I'm still eyeing 10. Nc4 O-O 11. Nd6 but Pullin's move is definitely stronger, especially considering what follows.


10... a6?!

Moving another pawn not only creates another weak dark square at b6 but also leaves Black dangerously behind in development. White's next exploits both these facts.


11. Qd6!

Also dangerous for Black seems 11. Nc4!? axb5 (11... O-O 12. Bb6 Qe8 13. Nd6) 12. Bb6 bxc4 13. Bxd8 Kxd8 14. Qd6.


11... axb5?

After this, White gets all of his pieces into the attack while Black's forces sit idly by.

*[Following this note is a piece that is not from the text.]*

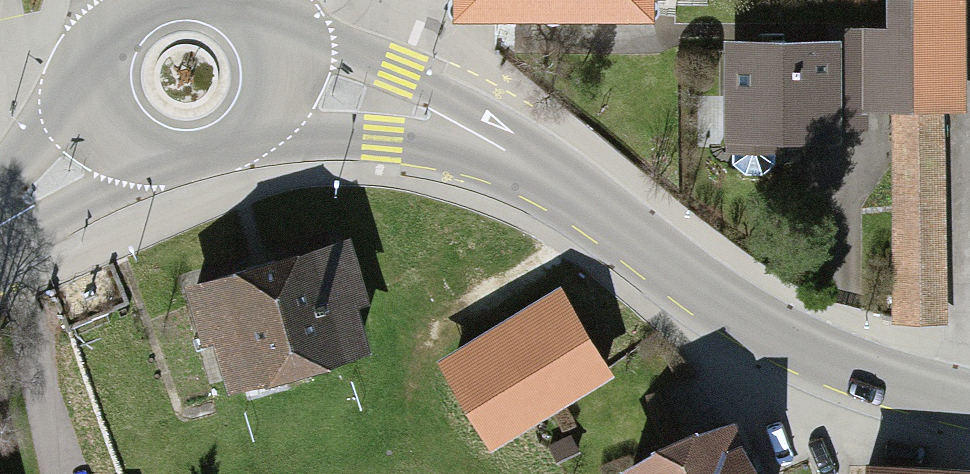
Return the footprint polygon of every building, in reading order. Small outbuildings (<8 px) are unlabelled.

Of course, 11... Nc6 12. Bxc6 dxc6 13. Nc4 is also ugly but might be more survivable.


12. Nxb5 Ra6

Not 12... O-O? 13. Bb6 Nf5 (13... Qe8? 14. Nc7) 14. exf5


13. Nc7+ Kf8 14. Nxa6 bxa6 15. Bb6

15. f5! immediately looks even stronger.


15... Qe8 16. f5! gxf5 17. exf5 exf5?

17... f6 18. Rae1 Kf7 puts up more resistance, but Black's King looks very insecure.


18. Rae1! Bb7


19. Rxe7! Qxe7 20. Qb8+

and mate follows by force. A satisfying late-round victory for Pullin which helped him to take his section of the tournament. Add this to your list of surprising ways of playing the Grand Prix Attack. I might be giving it a try myself.